EXERCISE PROMPT >>
Copy the first line of the entries below and every line after it through the line containing "mieście vs w dużym ośrodku". Do not include pictures.

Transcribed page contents
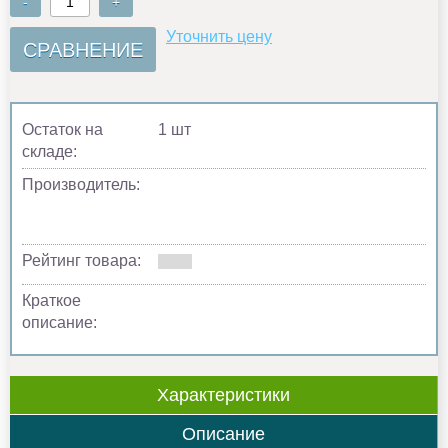
-
+
Уточнить цену
СРАВНЕНИЕ
Остаток на
1 шт
складе:
Производитель:
Рейтинг товара:
Краткое
описание:
Характеристики
Описание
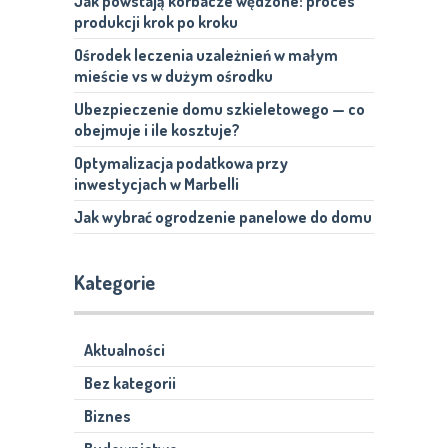
Jak powstają korbacze wędzone: proces
produkcji krok po kroku
Ośrodek leczenia uzależnień w małym
mieście vs w dużym ośrodku
Ubezpieczenie domu szkieletowego — co
obejmuje i ile kosztuje?
Optymalizacja podatkowa przy
inwestycjach w Marbelli
Jak wybrać ogrodzenie panelowe do domu
Kategorie
Aktualności
Bez kategorii
Biznes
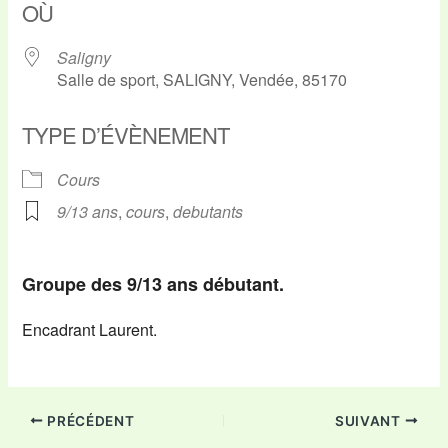
OÙ
Saligny
Salle de sport, SALIGNY, Vendée, 85170
TYPE D’ÉVÈNEMENT
Cours
9/13 ans
,
cours
,
debutants
Groupe des 9/13 ans débutant.
Encadrant Laurent.
PRÉCÉDENT
SUIVANT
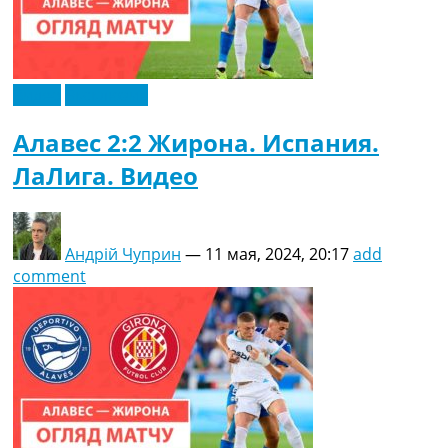
Видео
Эксклюзив
Алавес 2:2 Жирона. Испания.
ЛаЛига. Видео
Андрій Чуприн
—
11 мая, 2024, 20:17
add
comment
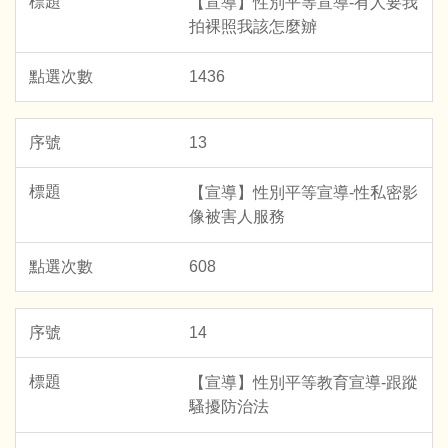
【宣導】性別平等宣導-有人要我
拍裸照我該怎麼辧
1436
13
【宣導】性別平等宣導-性私密影
像被害人服務
608
14
【宣導】性別平等教育宣導-跟蹤
騷擾防治法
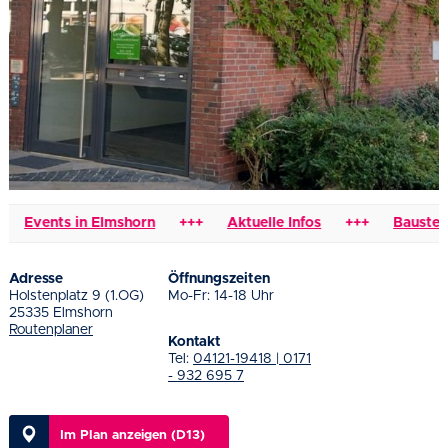
Events in Elmshorn
+++
Aktuelle Infos
+++
Baustellen
Adresse
Öffnungszeiten
Holstenplatz 9 (1.OG)
Mo-Fr: 14-18 Uhr
25335 Elmshorn
Routenplaner
Kontakt
Tel:
04121-19418 | 0171
- 932 695 7
Im Plan anzeigen (D13)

ANSWER BELOW >>
-
+
Уточнить цену
СРАВНЕНИЕ
Остаток на
1 шт
складе:
Производитель:
Рейтинг товара:
Краткое
описание:
Характеристики
Описание
Jak powstają korbacze wędzone: proces
produkcji krok po kroku
Ośrodek leczenia uzależnień w małym
mieście vs w dużym ośrodku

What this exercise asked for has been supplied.